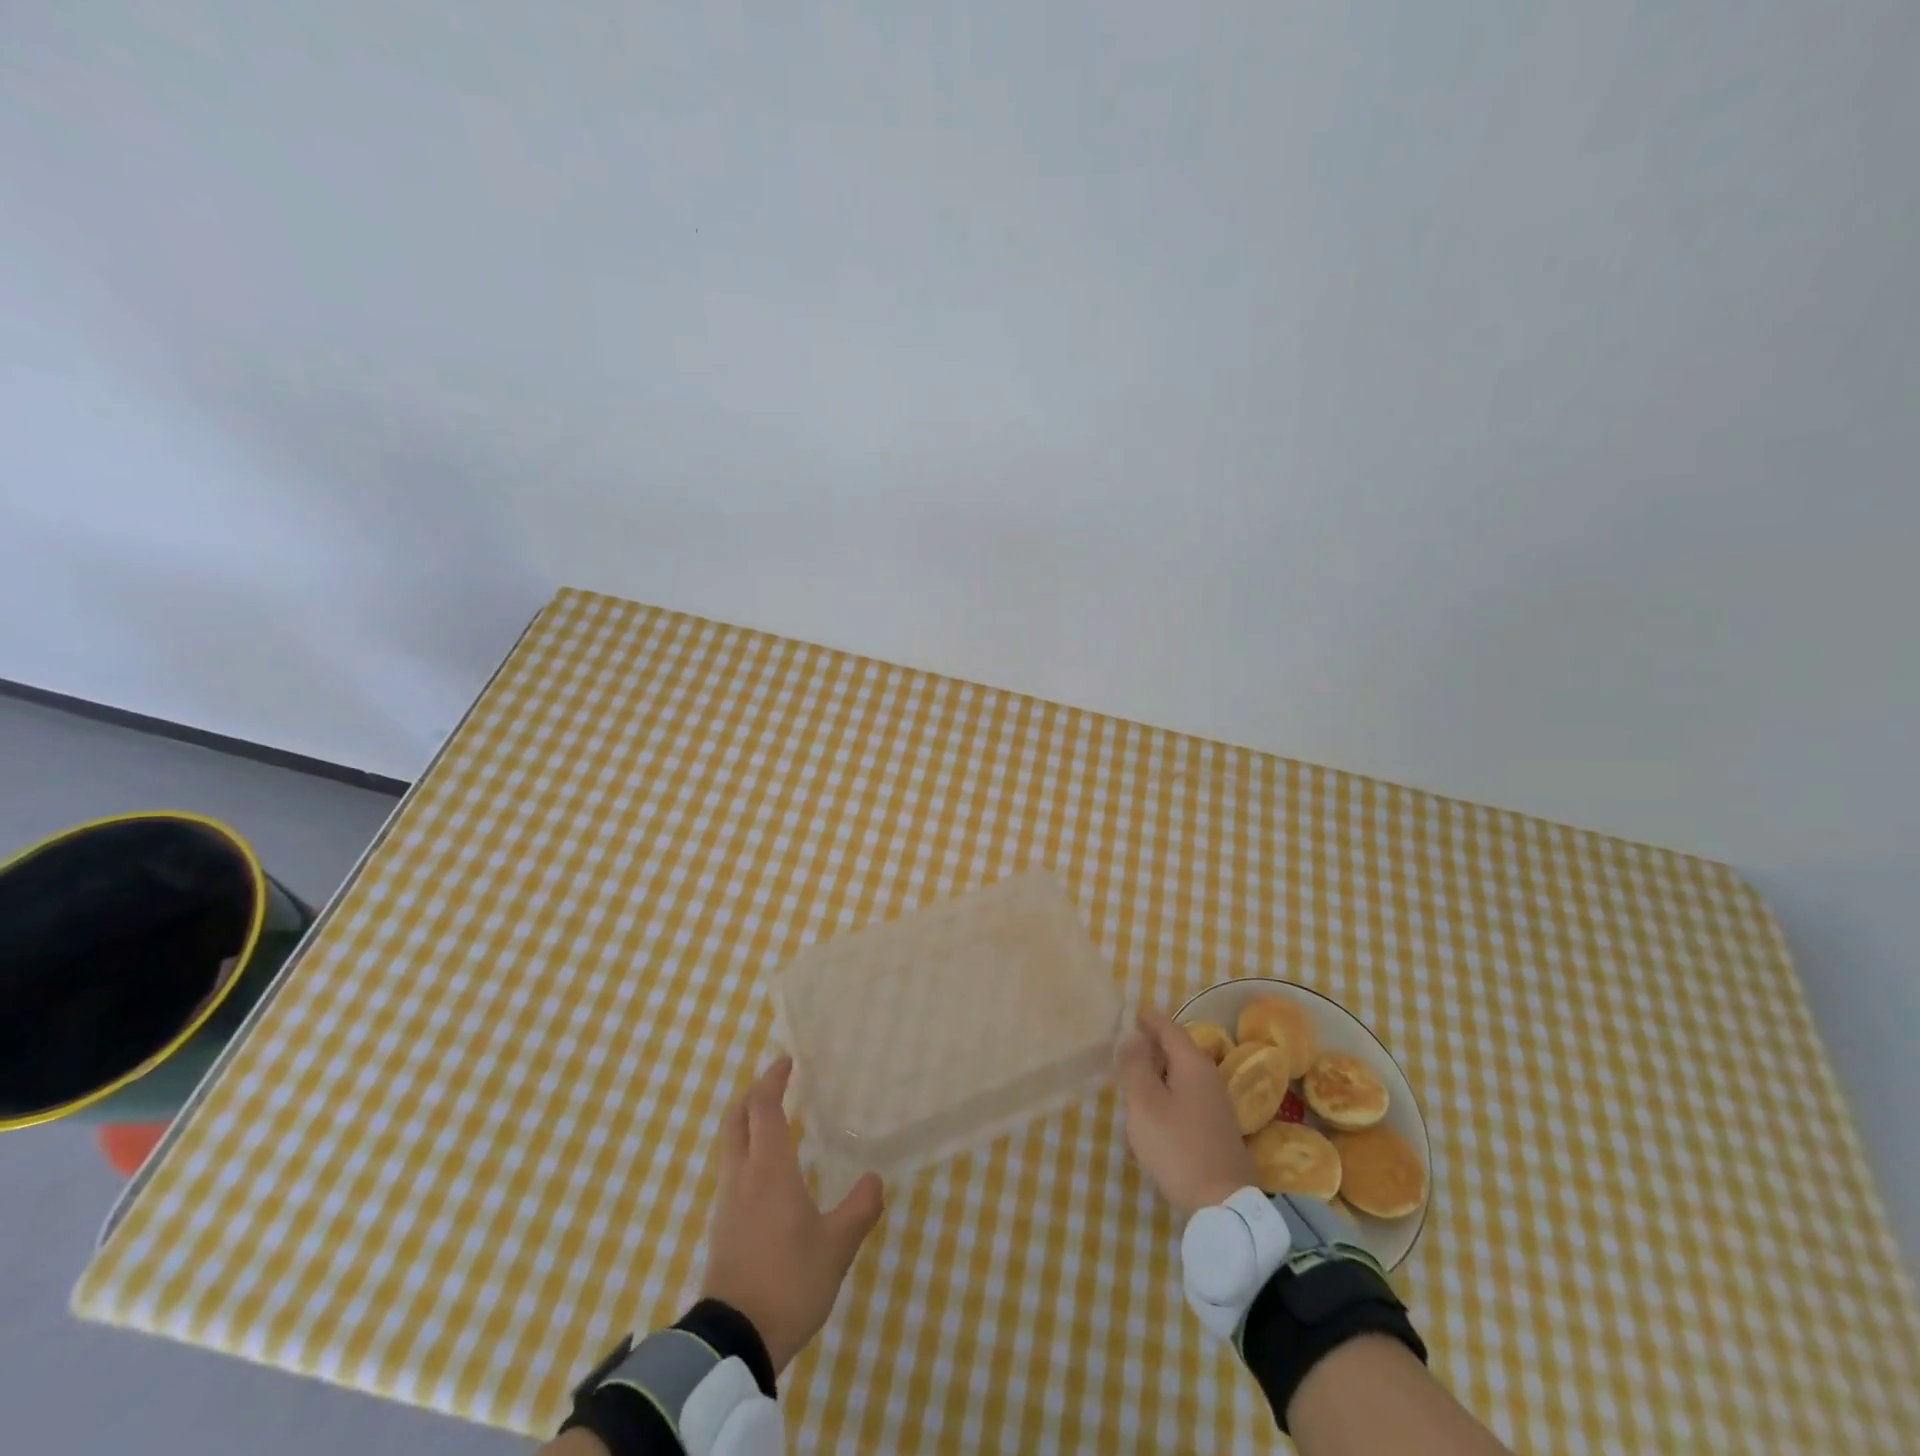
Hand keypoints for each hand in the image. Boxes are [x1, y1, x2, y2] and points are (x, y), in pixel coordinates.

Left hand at [699, 1057, 885, 1372]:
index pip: (764, 1108)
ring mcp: (727, 1203)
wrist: (733, 1343)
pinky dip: (747, 1152)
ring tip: (776, 1122)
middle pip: (736, 1119)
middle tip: (778, 1083)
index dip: (773, 1079)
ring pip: (730, 1145)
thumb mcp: (837, 1246)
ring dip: (748, 1123)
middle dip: (754, 1094)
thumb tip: (875, 1179)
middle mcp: (742, 1176)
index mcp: (769, 1169)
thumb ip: (860, 1208)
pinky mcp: (722, 1228)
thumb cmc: (788, 1282)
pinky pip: (732, 1171)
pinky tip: (768, 1172)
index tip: (788, 1061)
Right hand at [1117, 1008, 1257, 1219]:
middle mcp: (1208, 1078)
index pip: (1169, 1028)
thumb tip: (1132, 1035)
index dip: (1149, 1019)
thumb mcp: (1145, 1103)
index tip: (1131, 1013)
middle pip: (1174, 1054)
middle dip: (1148, 1054)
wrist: (1223, 1206)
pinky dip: (1163, 1109)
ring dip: (1152, 1087)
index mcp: (1192, 1064)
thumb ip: (1135, 1065)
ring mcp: (1214, 1106)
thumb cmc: (1178, 1146)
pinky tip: (1147, 1136)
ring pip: (1176, 1083)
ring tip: (1129, 1105)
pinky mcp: (1214, 1131)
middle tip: (1122, 1057)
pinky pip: (1182, 1107)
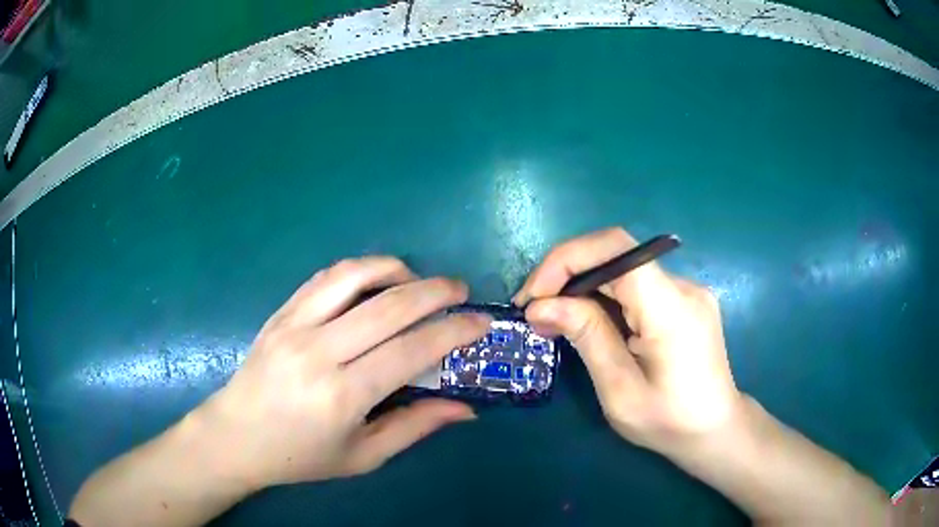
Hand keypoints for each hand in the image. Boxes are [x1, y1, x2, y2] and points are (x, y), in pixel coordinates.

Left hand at [197, 257, 489, 489]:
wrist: (237, 436)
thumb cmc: (301, 456)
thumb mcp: (363, 456)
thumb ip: (415, 427)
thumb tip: (466, 409)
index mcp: (342, 395)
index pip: (411, 350)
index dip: (453, 332)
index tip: (480, 322)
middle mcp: (319, 351)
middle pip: (389, 305)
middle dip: (436, 291)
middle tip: (461, 290)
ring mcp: (294, 325)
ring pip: (354, 275)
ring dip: (396, 269)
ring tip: (419, 281)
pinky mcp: (281, 312)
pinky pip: (326, 277)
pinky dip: (360, 270)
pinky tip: (376, 281)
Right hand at [514, 227, 741, 452]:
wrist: (715, 430)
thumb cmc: (668, 422)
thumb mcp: (619, 390)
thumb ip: (587, 338)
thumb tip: (540, 305)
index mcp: (671, 309)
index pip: (616, 250)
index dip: (567, 260)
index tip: (533, 296)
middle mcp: (683, 287)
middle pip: (617, 254)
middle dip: (566, 274)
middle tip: (534, 310)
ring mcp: (687, 290)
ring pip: (623, 268)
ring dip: (583, 286)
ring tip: (553, 319)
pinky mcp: (685, 299)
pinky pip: (636, 284)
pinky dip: (604, 296)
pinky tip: (590, 322)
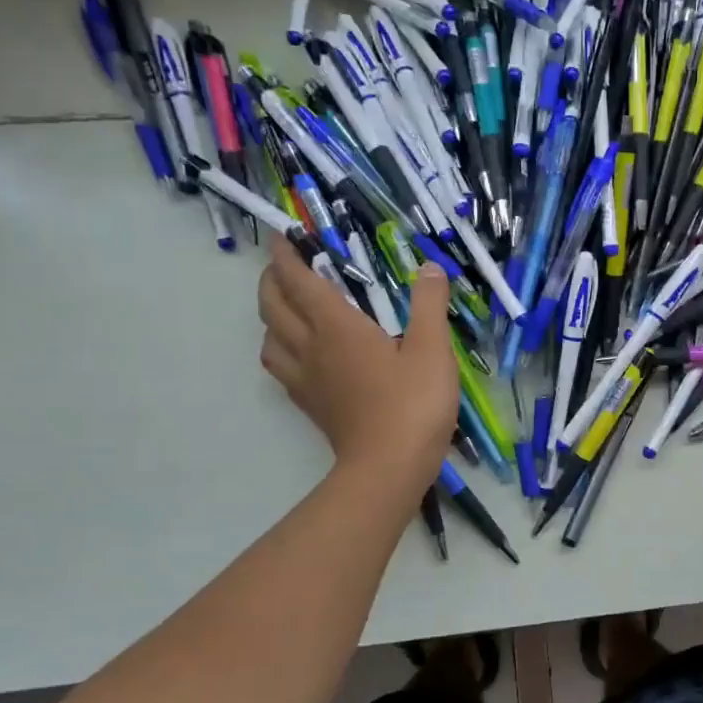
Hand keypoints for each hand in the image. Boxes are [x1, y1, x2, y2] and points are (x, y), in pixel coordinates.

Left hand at [257, 243, 458, 488]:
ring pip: (269, 338)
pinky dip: (279, 348)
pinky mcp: (310, 404)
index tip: (282, 235)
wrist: (390, 466)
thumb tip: (429, 268)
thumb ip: (429, 305)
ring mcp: (306, 379)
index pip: (300, 281)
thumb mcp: (433, 349)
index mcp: (337, 327)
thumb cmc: (413, 403)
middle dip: (272, 280)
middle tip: (286, 267)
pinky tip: (300, 354)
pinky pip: (280, 367)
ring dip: (270, 315)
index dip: (287, 255)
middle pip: (272, 306)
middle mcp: (311, 347)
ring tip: (288, 309)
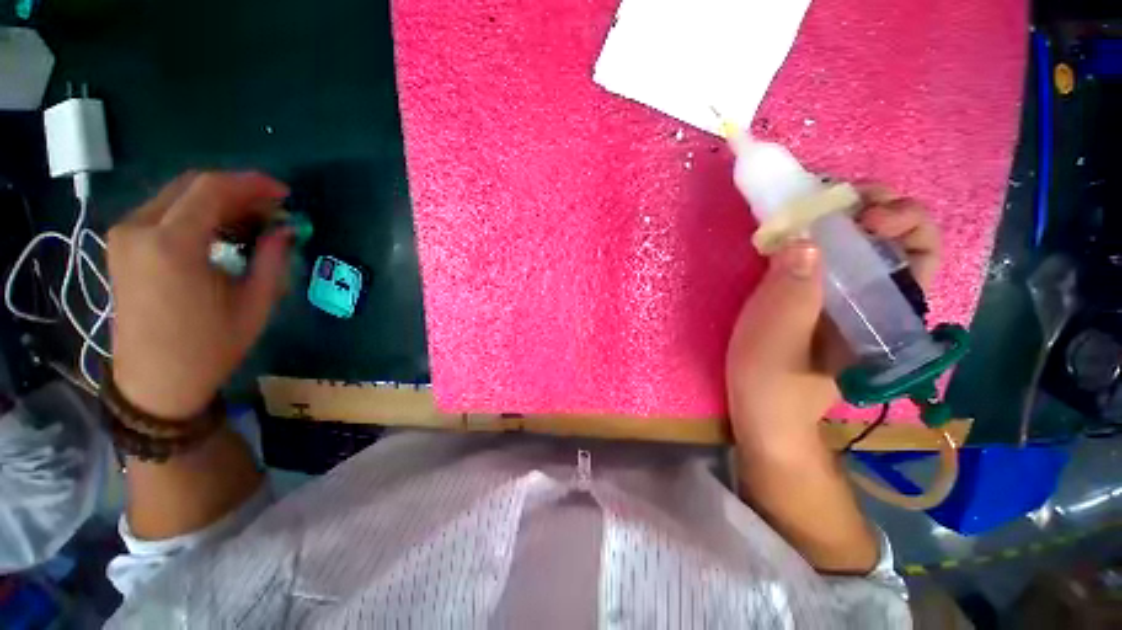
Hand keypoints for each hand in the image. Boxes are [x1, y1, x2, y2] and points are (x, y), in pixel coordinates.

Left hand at [107, 172, 291, 417]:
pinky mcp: (122, 245)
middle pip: (192, 185)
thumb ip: (271, 259)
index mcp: (171, 245)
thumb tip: (285, 229)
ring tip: (252, 221)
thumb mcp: (254, 304)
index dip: (253, 184)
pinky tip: (220, 231)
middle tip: (272, 210)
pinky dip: (196, 212)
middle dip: (237, 191)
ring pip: (177, 195)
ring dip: (218, 201)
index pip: (212, 189)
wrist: (155, 381)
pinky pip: (163, 211)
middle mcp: (139, 229)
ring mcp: (125, 235)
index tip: (284, 194)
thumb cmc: (209, 347)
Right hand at [726, 186, 939, 453]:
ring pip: (863, 244)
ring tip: (816, 207)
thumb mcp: (774, 339)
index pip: (920, 253)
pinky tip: (794, 233)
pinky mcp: (814, 297)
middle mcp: (874, 298)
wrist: (764, 410)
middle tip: (840, 199)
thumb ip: (791, 295)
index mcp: (883, 312)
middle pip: (899, 239)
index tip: (863, 214)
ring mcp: (843, 297)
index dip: (903, 221)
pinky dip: (816, 235)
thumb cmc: (770, 381)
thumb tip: (804, 240)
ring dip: (846, 216)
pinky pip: (826, 256)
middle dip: (877, 206)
════
Repeat precisely the lines of the data starting at the one containing "middle tip: (272, 210)", last line included.

Written response
middle tip: (272, 210)
pinky dip: (196, 212)
middle dip: (237, 191)
ring pip: (177, 195)
ring dip: (218, 201)
index pip: (212, 189)
wrist: (155, 381)
pinky pip: (163, 211)
middle mcp: (139, 229)
ring mcp: (125, 235)
index tip: (284, 194)
thumb cmc: (209, 347)
Right hand at [726, 186, 939, 453]:
ring pip: (863, 244)
ring tip: (816, 207)
thumb mcp: (774, 339)
index pip: (920, 253)
pinky tip: (794, 233)
pinky mcp: (814, 297)
middle mcp: (874, 298)
wrist: (764, 410)
middle tip: (840, 199)
thumb ip: (791, 295)
index mcp: (883, 312)
middle pip: (899, 239)
index tip: (863, 214)
ring mcp: (843, 297)
index dip: (903, 221)
pinky dip: (816, 235)
thumb cmc: (770, 381)
thumb tip: (804, 240)
ring dip: (846, 216)
pinky pip: (826, 256)
middle dip: (877, 206)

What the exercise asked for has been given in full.